» **Tarefas a realizar**
1. Troque "desacatos" por "distúrbios" ao reproduzir o trecho do texto de leitura que vai desde "8. Num outro" até "19 de Agosto.", inclusive.
2. Retome o texto de leitura sobre o abandono da obra pela Ré, dando-lhe continuidade a partir do ponto em que termina.

» **Texto de leitura**
+++
6. Durante o período acordado para realizar os trabalhos pela Ré não foi possível concluir betonagens, porquanto se verificaram cofragens e descofragens por terminar, bem como falta de trabalhadores da Ré.

7. Em data não concretamente determinadas do mês de Agosto de 2019, após terem chegado à obra, os trabalhadores da Ré deixaram a mesma alegando falta de pagamento dos seus vencimentos, situação que provocou atrasos nas betonagens agendadas.

8. Num outro dia do mesmo mês de Agosto, os trabalhadores da Ré geraram desacatos alegando falta de pagamento de salários, o que motivou a deslocação da PSP ao local.

9. Na sequência desses acontecimentos, após contacto da Autora com o legal representante da Ré este comprometeu-se a regularizar tais problemas e recuperar os atrasos, apresentando mais trabalhadores em obra até ao dia 19 de Agosto.

10. No dia 21 de Agosto de 2019, a Ré fez comparecer na obra pelo menos oito trabalhadores estrangeiros, sem documentação válida cuja entrada ao serviço foi, por isso, recusada pela fiscalização da obra.

11. A partir desse dia, não mais a Ré apresentou qualquer trabalhador na obra, não mais realizando qualquer trabalho.

12. E no dia 22 de Agosto de 2019, sem qualquer aviso prévio ou motivo justificativo, abandonou a obra, retirando todos os seus materiais e ferramentas.

13. Através de carta registada com aviso de recepção, datada de 3/09/2019 – cuja cópia está junta a fls. 23 vs. e segs. com o teor que aqui se dá por integralmente reproduzido – a Autora comunicou à Ré a resolução do contrato de subempreitada e solicitou a devolução de todos os valores pagos em excesso e a título de adiantamentos, face ao último auto de medição efectuado, mais a informando que lhe iria imputar todos os prejuízos que suportou, designadamente, as reparações ou trabalhos que se viu obrigada a efectuar, em consequência dos erros de execução da Ré.
+++
» **Excertos de dados**

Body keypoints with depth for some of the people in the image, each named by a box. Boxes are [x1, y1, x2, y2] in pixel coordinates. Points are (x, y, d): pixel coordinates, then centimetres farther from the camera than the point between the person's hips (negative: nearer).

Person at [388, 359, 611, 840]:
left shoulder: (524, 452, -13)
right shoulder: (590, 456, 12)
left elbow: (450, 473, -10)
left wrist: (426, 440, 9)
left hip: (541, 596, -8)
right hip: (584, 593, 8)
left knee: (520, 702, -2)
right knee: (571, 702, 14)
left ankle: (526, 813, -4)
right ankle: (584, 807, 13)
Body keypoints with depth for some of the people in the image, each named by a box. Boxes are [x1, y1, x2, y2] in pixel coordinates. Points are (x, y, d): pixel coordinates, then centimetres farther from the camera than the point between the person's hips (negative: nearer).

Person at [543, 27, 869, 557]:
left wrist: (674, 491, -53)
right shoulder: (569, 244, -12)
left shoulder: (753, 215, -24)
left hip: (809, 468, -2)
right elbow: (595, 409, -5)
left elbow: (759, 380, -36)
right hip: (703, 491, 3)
+++
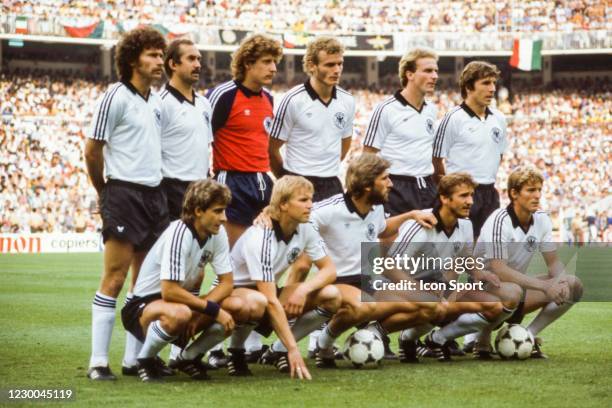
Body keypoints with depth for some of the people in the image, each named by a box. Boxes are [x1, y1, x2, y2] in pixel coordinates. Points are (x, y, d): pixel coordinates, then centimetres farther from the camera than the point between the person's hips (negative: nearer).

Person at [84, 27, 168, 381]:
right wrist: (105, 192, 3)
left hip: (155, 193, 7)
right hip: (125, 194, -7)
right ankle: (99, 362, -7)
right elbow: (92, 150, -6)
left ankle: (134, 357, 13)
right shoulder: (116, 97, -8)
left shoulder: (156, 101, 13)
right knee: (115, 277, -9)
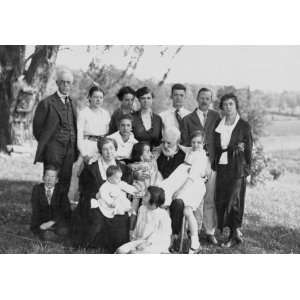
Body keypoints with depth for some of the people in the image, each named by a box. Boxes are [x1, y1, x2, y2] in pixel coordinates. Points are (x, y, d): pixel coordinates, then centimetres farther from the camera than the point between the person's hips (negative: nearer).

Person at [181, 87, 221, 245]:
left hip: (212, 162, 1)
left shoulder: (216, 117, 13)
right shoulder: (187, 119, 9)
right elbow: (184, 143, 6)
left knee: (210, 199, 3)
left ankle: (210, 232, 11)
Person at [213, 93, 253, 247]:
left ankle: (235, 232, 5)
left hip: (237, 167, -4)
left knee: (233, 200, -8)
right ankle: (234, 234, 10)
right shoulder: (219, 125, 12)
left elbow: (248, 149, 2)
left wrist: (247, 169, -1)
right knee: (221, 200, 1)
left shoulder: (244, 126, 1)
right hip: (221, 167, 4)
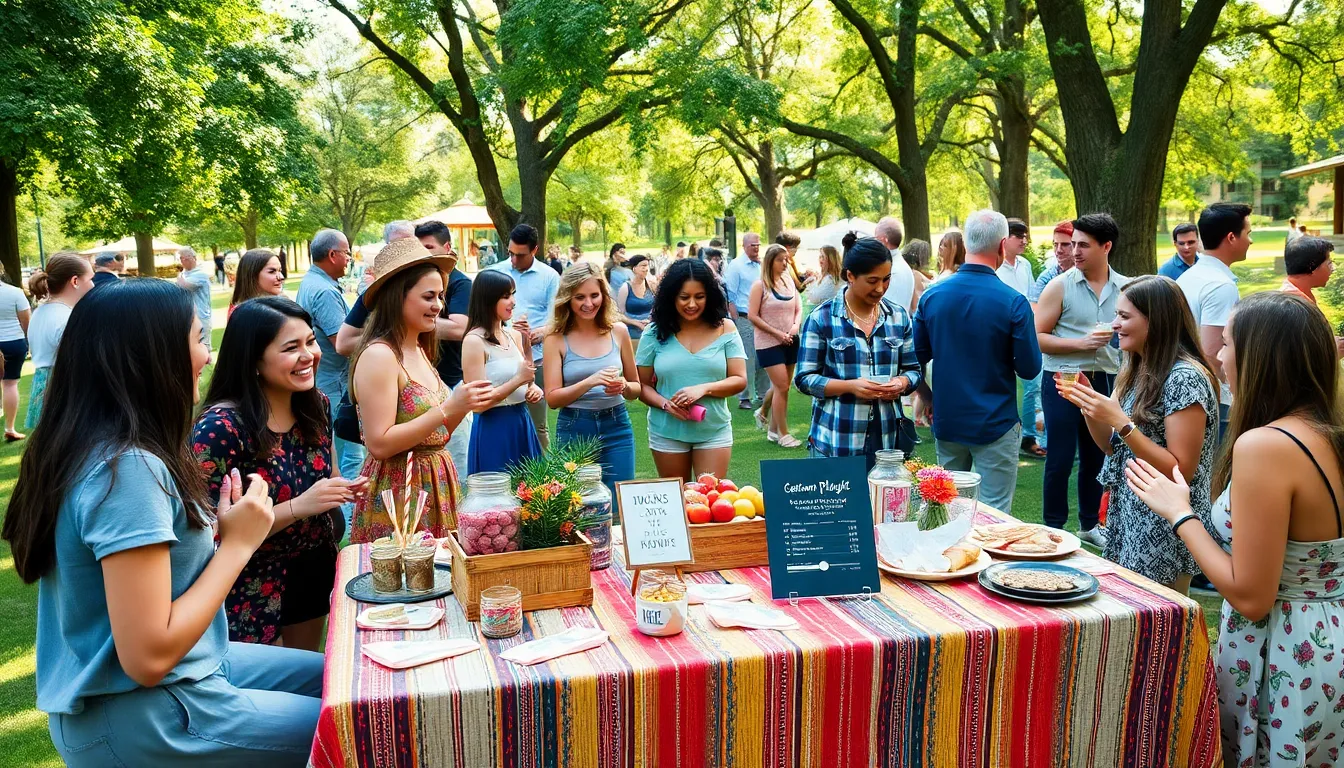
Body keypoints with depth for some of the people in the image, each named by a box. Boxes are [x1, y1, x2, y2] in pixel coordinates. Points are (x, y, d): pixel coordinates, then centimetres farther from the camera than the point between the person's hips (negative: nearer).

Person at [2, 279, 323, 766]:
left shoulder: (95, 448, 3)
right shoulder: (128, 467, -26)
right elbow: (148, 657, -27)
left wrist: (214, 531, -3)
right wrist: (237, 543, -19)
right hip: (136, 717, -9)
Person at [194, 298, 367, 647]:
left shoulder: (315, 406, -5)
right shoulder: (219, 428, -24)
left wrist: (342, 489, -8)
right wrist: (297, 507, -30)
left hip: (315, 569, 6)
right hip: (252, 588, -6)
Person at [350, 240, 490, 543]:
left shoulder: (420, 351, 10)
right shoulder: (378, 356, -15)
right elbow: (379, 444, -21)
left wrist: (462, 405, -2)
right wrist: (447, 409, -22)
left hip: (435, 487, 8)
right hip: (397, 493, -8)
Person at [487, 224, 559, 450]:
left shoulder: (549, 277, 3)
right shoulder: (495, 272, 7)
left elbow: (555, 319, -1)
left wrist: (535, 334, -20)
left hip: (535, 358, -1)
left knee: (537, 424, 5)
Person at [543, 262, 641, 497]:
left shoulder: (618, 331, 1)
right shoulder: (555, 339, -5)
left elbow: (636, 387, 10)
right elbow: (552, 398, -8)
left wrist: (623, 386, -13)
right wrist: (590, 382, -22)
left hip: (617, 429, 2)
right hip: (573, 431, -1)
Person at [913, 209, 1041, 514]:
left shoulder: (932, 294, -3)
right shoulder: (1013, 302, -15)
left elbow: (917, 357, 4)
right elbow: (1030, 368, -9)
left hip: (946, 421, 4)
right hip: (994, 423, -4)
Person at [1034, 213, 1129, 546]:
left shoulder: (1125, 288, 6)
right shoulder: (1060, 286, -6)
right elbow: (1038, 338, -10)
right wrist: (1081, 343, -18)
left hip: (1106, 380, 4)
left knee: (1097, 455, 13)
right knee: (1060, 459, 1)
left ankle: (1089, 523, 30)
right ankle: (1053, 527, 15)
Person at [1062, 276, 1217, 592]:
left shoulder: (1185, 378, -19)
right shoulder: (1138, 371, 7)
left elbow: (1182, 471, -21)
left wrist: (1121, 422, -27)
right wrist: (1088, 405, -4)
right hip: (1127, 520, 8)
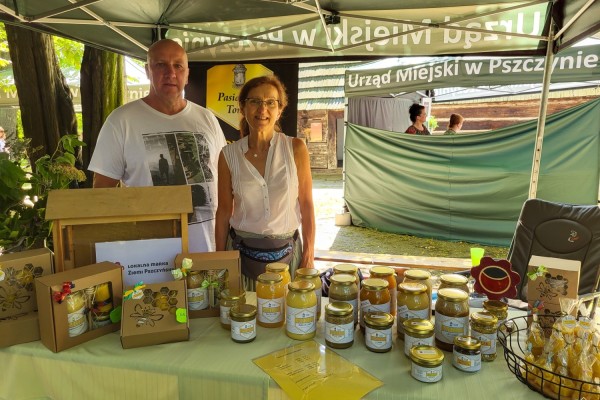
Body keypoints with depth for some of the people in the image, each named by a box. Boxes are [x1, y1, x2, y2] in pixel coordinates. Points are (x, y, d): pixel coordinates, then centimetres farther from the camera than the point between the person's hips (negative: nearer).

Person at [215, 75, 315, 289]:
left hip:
+++
» **Respostas por tarefa**
1.
8. Num outro dia do mesmo mês de Agosto, os trabalhadores da Ré geraram distúrbios alegando falta de pagamento de salários, o que motivou a deslocação da PSP ao local.

9. Na sequência desses acontecimentos, após contacto da Autora com o legal representante da Ré este comprometeu-se a regularizar tais problemas e recuperar os atrasos, apresentando mais trabalhadores em obra até ao dia 19 de Agosto.

2.
14. Até ao dia 22 de Agosto de 2019, a produção efectiva de trabalhos realizados pela Ré correspondeia a cerca de 20% dos trabalhos contratados, o que se traduzia num valor pecuniário não superior a €21.500,00.

15. A Autora procedeu aos seguintes pagamentos à Ré: - Factura 1 (FT 2019/4) – € 19.500,00 (correspondentes ao adiantamento de 25% do valor do Auto Adj. 07 R03 – documento n.º 2); Factura 2 (FA 2019/3) – € 21.500,00 (€ 14.000,00 relativos ao Auto Adj 08 + € 6.500,00 a título de adiantamento para cofragem de tecto do R/C + € 1.000,00 a título de encargos com o gruísta, sob o compromisso de a R. avançar com os pilares do R/C); - Factura 3 (FA 2019/4) – € 4.250,00 (correspondente a 50% do valor total desta factura, ou seja, € 8.500,00), relativo ao adiantamento para cofragem do tecto do R/C, com o compromisso de avançar com os pilares do RC, nos termos do acordo estabelecido entre a Ré e o legal representante da Autora.

16. A Autora contratou outro subempreiteiro a execução dos trabalhos que deveriam ser efetuados pela Ré, pelos quais pagou o montante de €113.493,03€.

17. A Autora também adjudicou à Ré os trabalhos constantes do Auto 18 – junto a fls. 57 vs. e 58 - correspondentes ao trabalho do operador de grua.

18. Na sequência de uma reunião mantida entre as partes no dia 30 de Julho de 2019, o prazo para a conclusão total da obra alargado para a semana de 19 a 27 de Setembro de 2019, com o compromisso assumido pela Ré de concluir as fases a seguir discriminadas nas seguintes datas: FASE 1 09-08-2019 – pilares exteriores RC; FASE 2 19-08-2019 – pilares interiores RC; FASE 3 29-08-2019 – tecto RC; FASE 4 09-09-2019 – pilares 1º andar; FASE 5 19-09-2019 – tecto 1º andar; FASE 6 27-08-2019 – folga para terminar os trabalhos.

19. No dia 23 de agosto de 2020, não estavam concluídos os pilares do R/C, nem tampouco o piso do R/C estava concluído, existindo ainda ferro por moldar em obra.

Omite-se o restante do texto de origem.